Tadic Seeks To Defuse Kosovo Crisis

Kosovo Force (KFOR) Major General Erhard Drews of Germany stands along the barricades in front of a Serbian flag at the closed Serbia-Kosovo border crossing of Brnjak, on October 19.

Serbian President Boris Tadic has met with local Serb leaders from northern Kosovo in a bid to defuse a crisis with Kosovo's ethnic Albanian leadership.

Tadic asked the mayors of four northern Kosovo towns to allow the free movement of NATO peacekeepers in the region, KFOR.

However, the local officials refused to agree.

Serbs in northern Kosovo have been blocking roads leading into northern Kosovo since July.

It's part of a protest over plans by Kosovo's ethnic Albanian leadership to take control of border crossings in the north.

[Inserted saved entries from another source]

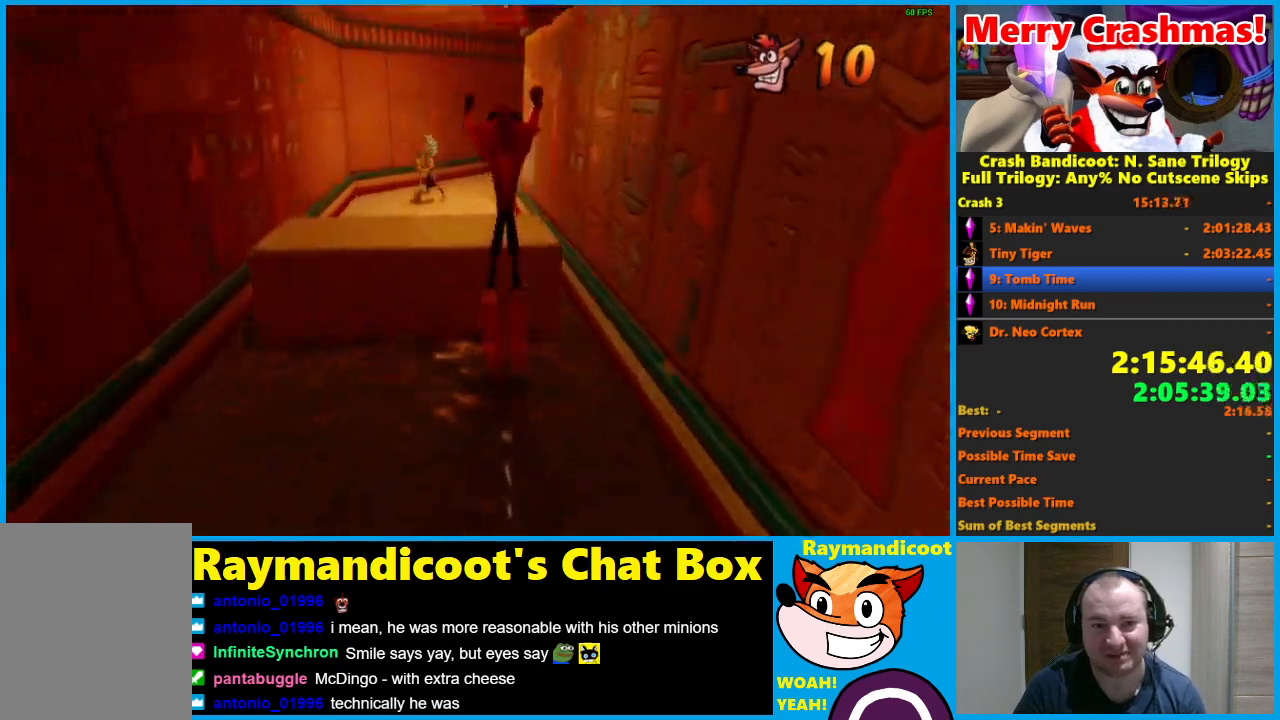
{"buttons": [], "left_stick": "up-right", "right_stick": "center", "events": [[50, "A", "up"], [83, "R1", "up"], [467, "left_stick", "up-right"]]}
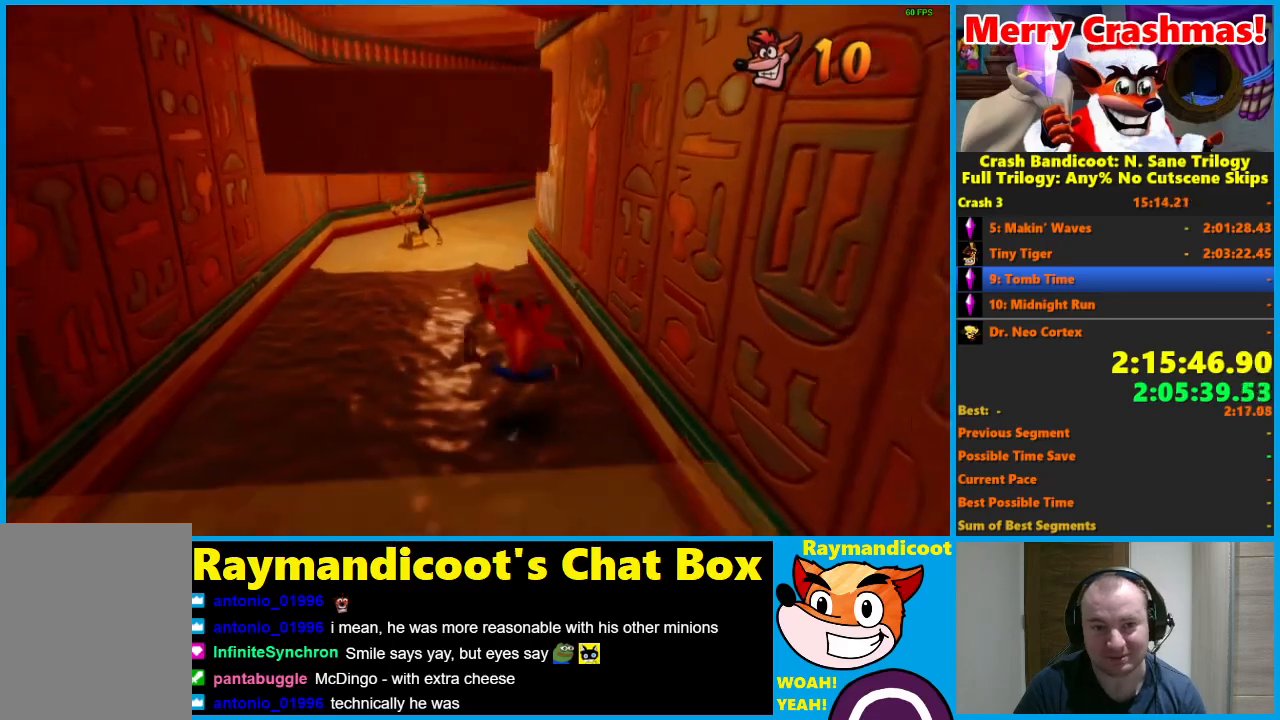
{"buttons": ["R1"], "left_stick": "up", "right_stick": "center", "events": [[83, "left_stick", "up"], [100, "R1", "down"], [217, "A", "down"], [483, "A", "up"]]}
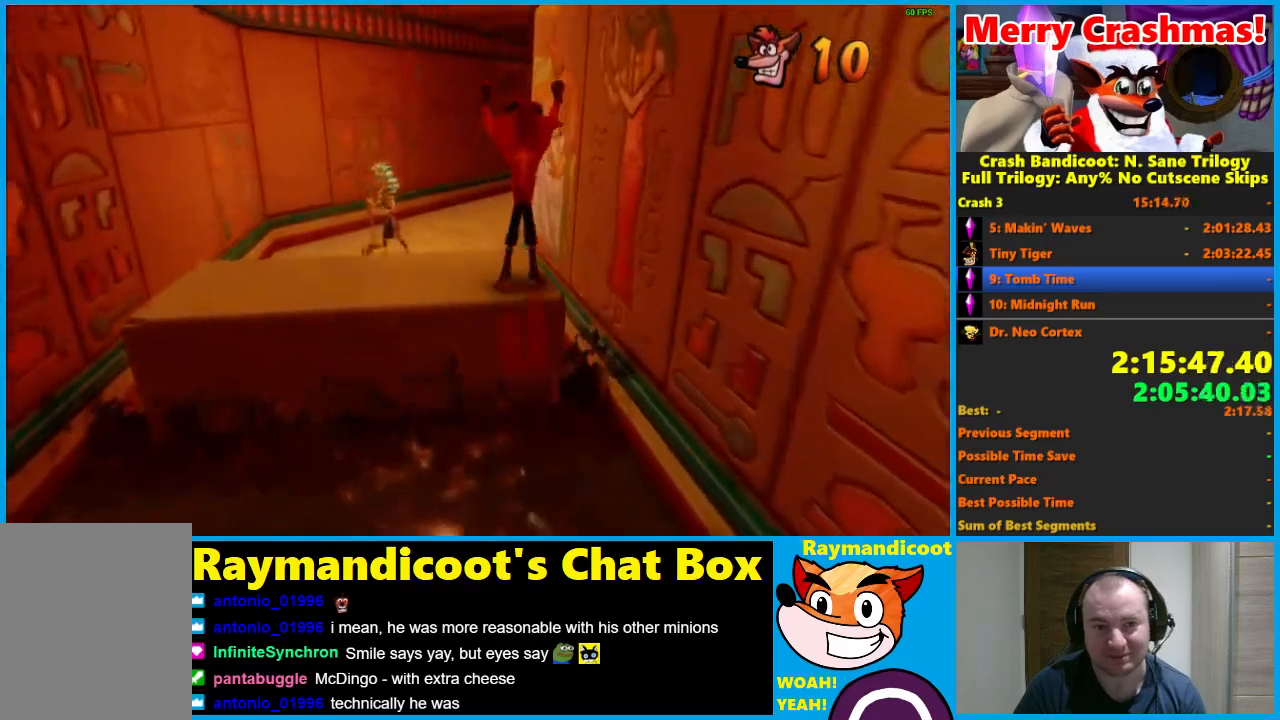
{"buttons": ["R1"], "left_stick": "up", "right_stick": "center", "events": [[33, "R1", "up"], [467, "R1", "down"]]}
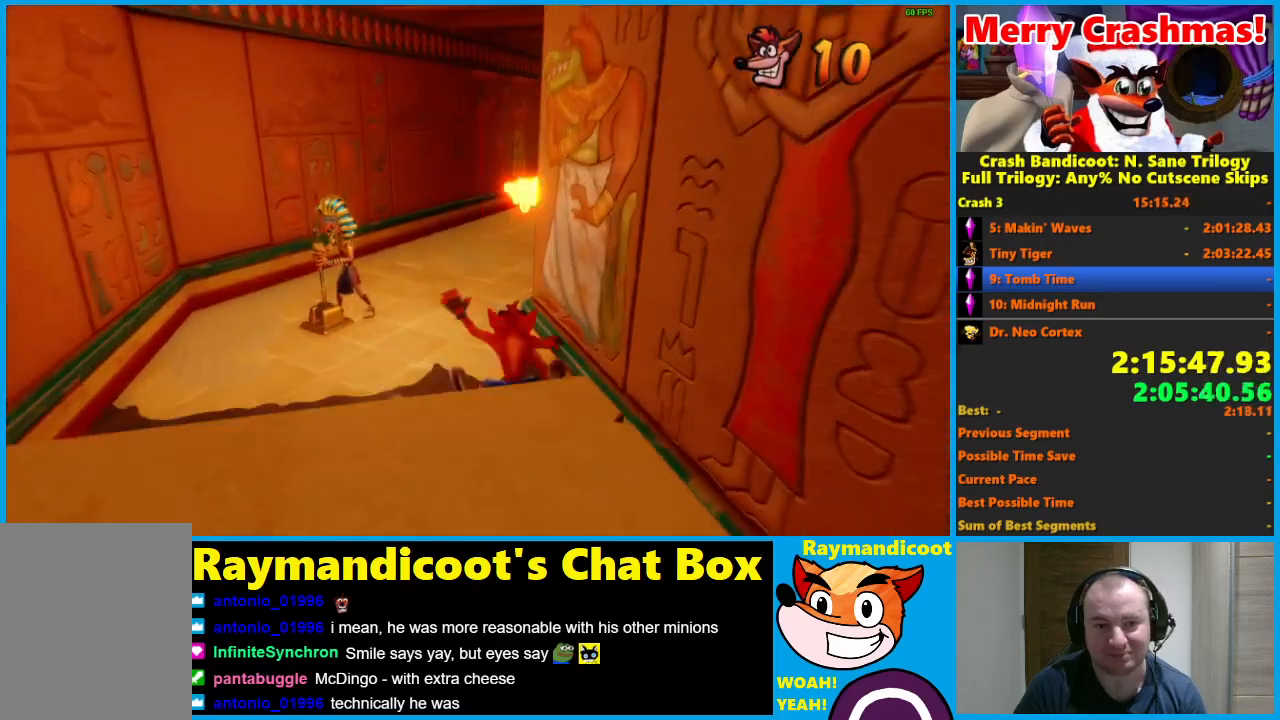
{"buttons": ["R1"], "left_stick": "up", "right_stick": "center", "events": [[150, "R1", "up"], [450, "R1", "down"]]}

Northern Kosovo is populated mainly by ethnic Serbs who do not recognize Kosovo's unilateral declaration of independence in 2008.

On October 22, KFOR troops tried to dismantle some of the barriers, but abandoned the task after Serbs manning the barricades refused to disperse.

The same day, KFOR commander General Erhard Drews and Xavier de Marnhac, the head of the EU's rule of law mission EULEX, held talks with the four mayors but failed to make progress.